→ **EXERCISE PROMPT**: Leave out the pictures and copy every record exactly.

(Dataset entries)
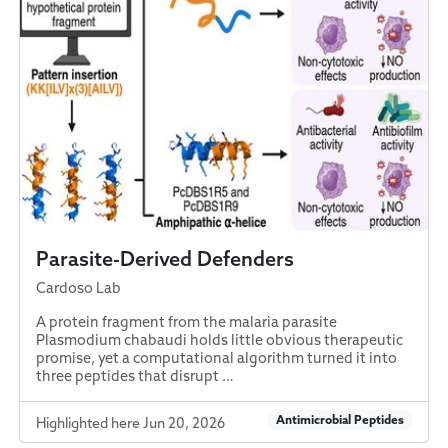
Parasite-Derived Defenders
Cardoso Lab
A protein fragment from the malaria parasite
Plasmodium chabaudi holds little obvious therapeutic
promise, yet a computational algorithm turned it into
three peptides that disrupt …
Antimicrobial Peptides
Highlighted here Jun 20, 2026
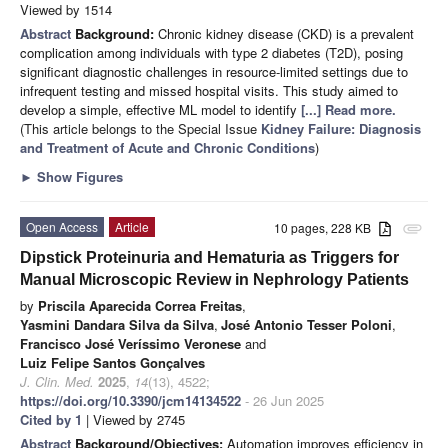
Viewed by 1514
Abstract
Background:
Chronic kidney disease (CKD) is a prevalent
complication among individuals with type 2 diabetes (T2D), posing
significant diagnostic challenges in resource-limited settings due to
infrequent testing and missed hospital visits. This study aimed to
develop a simple, effective ML model to identify
[...] Read more.
(This article belongs to the Special Issue
Kidney Failure: Diagnosis
and Treatment of Acute and Chronic Conditions
)
►
Show Figures
Open Access
Article
10 pages, 228 KB
attachment
Dipstick Proteinuria and Hematuria as Triggers for
Manual Microscopic Review in Nephrology Patients
by
Priscila Aparecida Correa Freitas
,
Yasmini Dandara Silva da Silva
,
José Antonio Tesser Poloni
,
Francisco José Veríssimo Veronese
and
Luiz Felipe Santos Gonçalves
J. Clin. Med.
2025
,
14
(13), 4522;
https://doi.org/10.3390/jcm14134522
- 26 Jun 2025
Cited by 1
| Viewed by 2745
Abstract
Background/Objectives:
Automation improves efficiency in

→ **EXERCISE RESULT**:
Parasite-Derived Defenders
Cardoso Lab
A protein fragment from the malaria parasite
Plasmodium chabaudi holds little obvious therapeutic
promise, yet a computational algorithm turned it into
three peptides that disrupt …
Antimicrobial Peptides
Highlighted here Jun 20, 2026
Viewed by 1514
Abstract
Background:
Chronic kidney disease (CKD) is a prevalent
complication among individuals with type 2 diabetes (T2D), posing
significant diagnostic challenges in resource-limited settings due to
infrequent testing and missed hospital visits. This study aimed to
develop a simple, effective ML model to identify
[...] Read more.
(This article belongs to the Special Issue
Kidney Failure: Diagnosis
and Treatment of Acute and Chronic Conditions
)
►
Show Figures
Open Access
Article
10 pages, 228 KB
attachment
Dipstick Proteinuria and Hematuria as Triggers for
Manual Microscopic Review in Nephrology Patients
by
Priscila Aparecida Correa Freitas
,
Yasmini Dandara Silva da Silva
,
José Antonio Tesser Poloni
,
Francisco José Veríssimo Veronese
and
Luiz Felipe Santos Gonçalves
J. Clin. Med.
2025
,
14
(13), 4522;
https://doi.org/10.3390/jcm14134522
- 26 Jun 2025
Cited by 1
| Viewed by 2745
Abstract
Background/Objectives:
Automation improves efficiency in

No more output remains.